Heute erscheint unsere Studie zur Sicht von Industriebeschäftigten auf Themen wie Klimawandel, Mobilität und Transformation: „E-Mobilität – ist das die Lösung?
Eine Befragung von Beschäftigten zum sozial-ökologischen Umbau der Autoindustrie“. Das Ganze kann hier heruntergeladen werden:
https://www.rosalux.de/publikation/id/44586
In der nächsten Woche sollte es auch die Printversion (gratis) geben. Erhältlich ebenfalls bei der RLS oder direkt über uns: kontakt(at)work-in-progress-journalisten.de

Auf Grundlage von 38 Interviews vor allem mit Betriebsratsmitgliedern und gewerkschaftlichen Vertrauensleuten deutscher Automobilhersteller, Zulieferer und anderer verkehrsmittelproduzierender Industriebetriebe werfen Jörn Boewe, Stephan Krull und Johannes Schulten ein Schlaglicht auf die Potenziale eines sozial-ökologischen Umbaus, aber auch die Hindernisse, die eine solche Politik überwinden muss.

Das Fazit unserer Studie:

Die Sicht in den Betrieben und gewerkschaftlichen Gremien ist differenzierter, als die durch Einlassungen von Gewerkschafts- und Betriebsratsspitzen sowie der Regierung geprägte öffentliche Meinung nahelegt. Belegschaften, Gewerkschaftsmitglieder und ehrenamtliche Funktionär*innen sind keine Bastion von Verfechter*innen einer vorökologischen Industriepolitik. Vielmehr finden sich Potenziale und Anknüpfungspunkte für eine sozial-ökologische Mobilitätswende.

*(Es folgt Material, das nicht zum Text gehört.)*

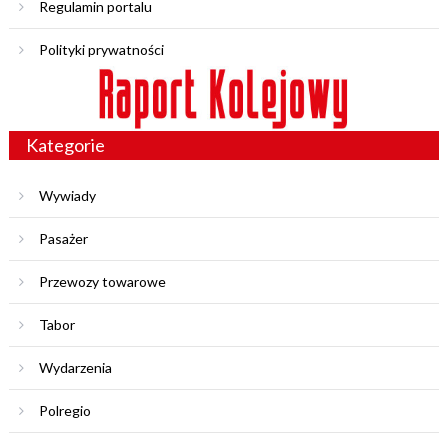
Regulamin portalu
Polityki prywatności
Kategorie
Wywiady
Pasażer
Przewozy towarowe
Tabor
Wydarzenia
Polregio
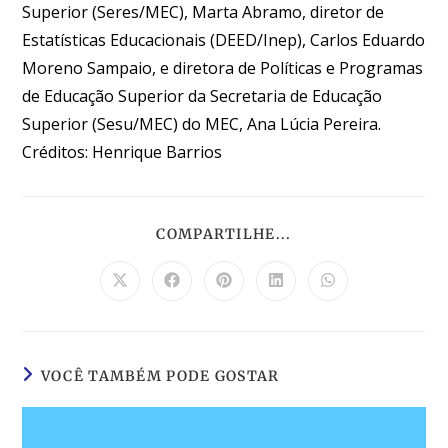
Superior (Seres/MEC), Marta Abramo, diretor de
Estatísticas Educacionais (DEED/Inep), Carlos Eduardo
Moreno Sampaio, e diretora de Políticas e Programas
de Educação Superior da Secretaria de Educação
Superior (Sesu/MEC) do MEC, Ana Lúcia Pereira.
Créditos: Henrique Barrios
COMPARTILHE...
VOCÊ TAMBÉM PODE GOSTAR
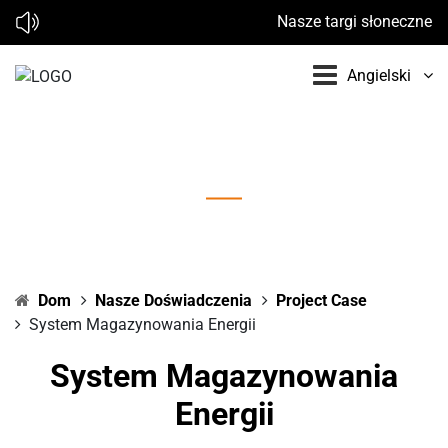
Nasze targi słoneczne w 
Angielski
System magazynowania energii
Dom
Nasze Doświadczenia
Project Case
System Magazynowania Energii
System Magazynowania
Energii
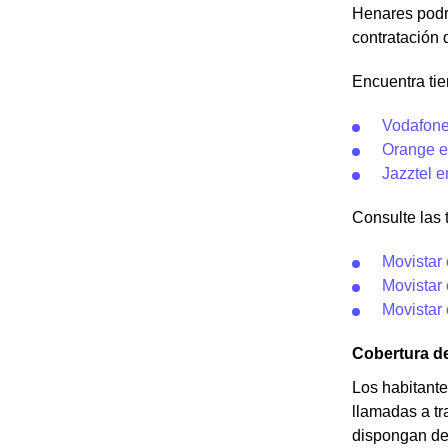
Henares podrá
contratación 
Encuentra ti
Vodafone
Orange e
Jazztel 
Consulte las t
Movistar
Movistar
Movistar
Cobertura d
Los habitante
llamadas a tr
dispongan de 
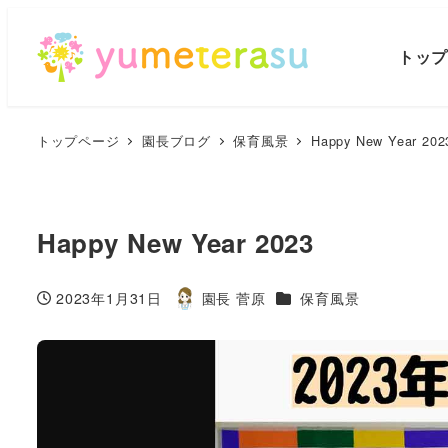
トッ
トップページ
園長ブログ
保育風景
Happy New Year 202
Happy New Year 2023
カテゴリー
2023年1月31日
園長 菅原
保育風景
投稿日
著
者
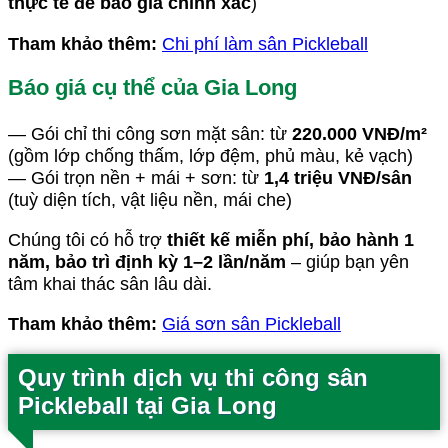
thực tế để báo giá chính xác
)
Tham khảo thêm:
Chi phí làm sân Pickleball
Báo giá cụ thể của Gia Long
— Gói chỉ thi công sơn mặt sân: từ
220.000 VNĐ/m²
(gồm lớp chống thấm, lớp đệm, phủ màu, kẻ vạch)
— Gói trọn nền + mái + sơn: từ
1,4 triệu VNĐ/sân
(tuỳ diện tích, vật liệu nền, mái che)
Chúng tôi có hỗ trợ
thiết kế miễn phí, bảo hành 1
năm, bảo trì định kỳ 1–2 lần/năm
– giúp bạn yên
tâm khai thác sân lâu dài.
Tham khảo thêm:
Giá sơn sân Pickleball
Quy trình dịch vụ thi công sân
Pickleball tại Gia Long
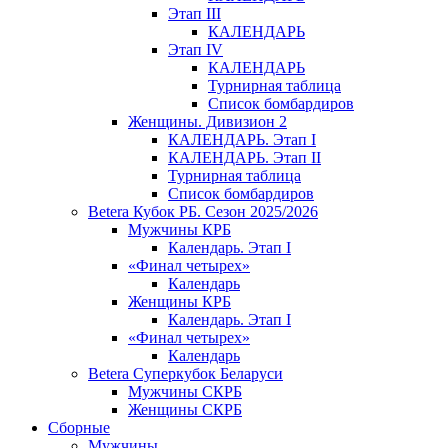
Этап III
КАЛЕНДАРЬ
Этап IV
КАЛЕНДАРЬ
Турнирная таблица
Список бомбардиров
Женщины. Дивизион 2
КАЛЕНДАРЬ. Этап I
КАЛЕНДАРЬ. Этап II
Турнирная таблица
Список бомбардиров
Betera Кубок РБ. Сезон 2025/2026
Мужчины КРБ
Календарь. Этап I
«Финал четырех»
Календарь
Женщины КРБ
Календарь. Этап I
«Финал четырех»
Календарь
Betera Суперкубок Беларуси
Мужчины СКРБ
Женщины СКРБ
Сборные
Мужчины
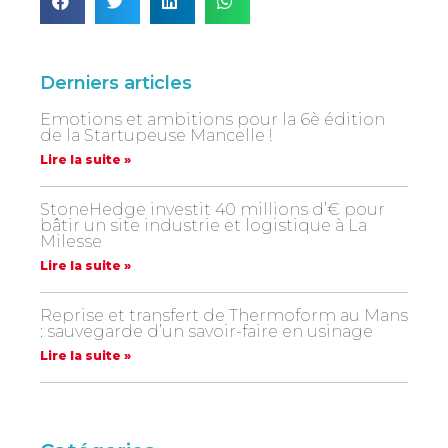
Derniers articles
Emotions et ambitions pour la 6è édition
de la Startupeuse Mancelle !
Lire la suite »
StoneHedge investit 40 millions d’€ pour
bâtir un site industrie et logistique à La
Milesse
Lire la suite »
Reprise et transfert de Thermoform au Mans
: sauvegarde d’un savoir-faire en usinage
Lire la suite »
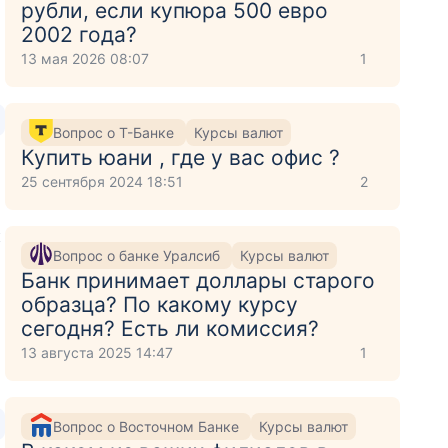
рубли, если купюра 500 евро
2002 года?
13 мая 2026 08:07
1
Вопрос о Т-Банке
Курсы валют
Купить юани , где у вас офис ?
25 сентября 2024 18:51
2
к
Вопрос о банке Уралсиб
Курсы валют
Банк принимает доллары старого
образца? По какому курсу
сегодня? Есть ли комиссия?
13 августа 2025 14:47
1
Вопрос о Восточном Банке
Курсы валют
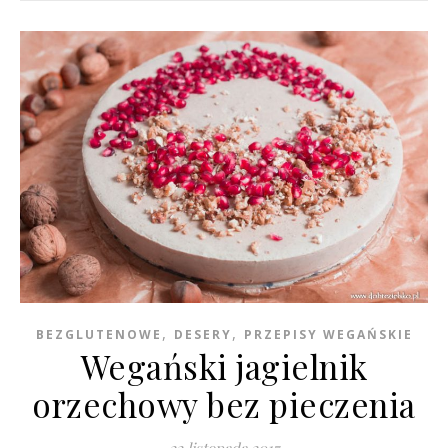
,
,
BEZGLUTENOWE
DESERY
PRZEPISY WEGAŃSKIE
Wegański jagielnik
orzechowy bez pieczenia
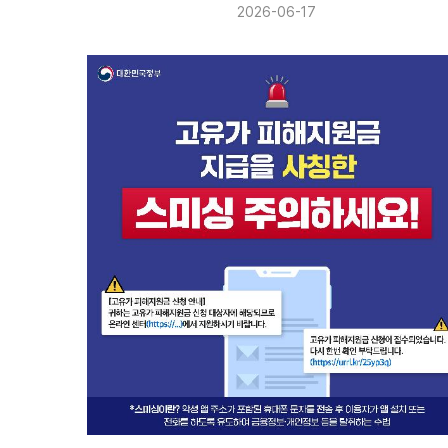
2026-06-17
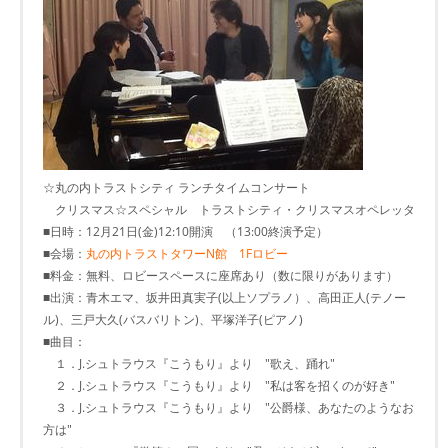
☆丸の内トラストシティ ランチタイムコンサート
クリスマス☆スペシャル トラストシティ・クリスマスオペレッタ
■日時：12月21日(金)12:10開演 （13:00終演予定）
■会場：
丸の内トラストタワーN館 1Fロビー
■料金：無料、ロビースペースに座席あり（数に限りがあります）
■出演：青木エマ、坂井田真実子(以上ソプラノ）、高田正人(テノー
ル)、三戸大久(バスバリトン)、平塚洋子(ピアノ)
■曲目：
１．J.シュトラウス『こうもり』より "歌え、踊れ"
２．J.シュトラウス『こうもり』より "私は客を招くのが好き"
３．J.シュトラウス『こうもり』より "公爵様、あなたのようなお
方は"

 Ein Selbstläufer ist ein sozial-ökologscher Umbau damit natürlich noch nicht. Denn es gibt in den Belegschaften eine verbreitete Skepsis gegenüber „der Politik“, einen auch nur halbwegs adäquaten Ausbau des Schienenverkehrs, des ÖPNV oder gar den Aufbau innovativer multimodaler und vernetzter Mobilitätssysteme ernsthaft in Angriff zu nehmen. Verbreitet sind auch berechtigte Befürchtungen, dass eine allein unternehmensseitig vorangetriebene Transformation der Industrie mit einem Abbau von tariflich abgesicherten Arbeitsplätzen sowie einer massiven Prekarisierung und Entqualifizierung der Arbeit einhergehen könnte.

 Vielmehr zeigt sich, wie nötig es ist, den gesellschaftlichen Konsens, wirksame Schritte gegen den Klimawandel auch im Verkehrssektor zu gehen, mit einem politischen Masterplan und einer breit anschlussfähigen Vision für ein sozial gerechtes, ökologisches Verkehrsmodell der Zukunft zu verbinden.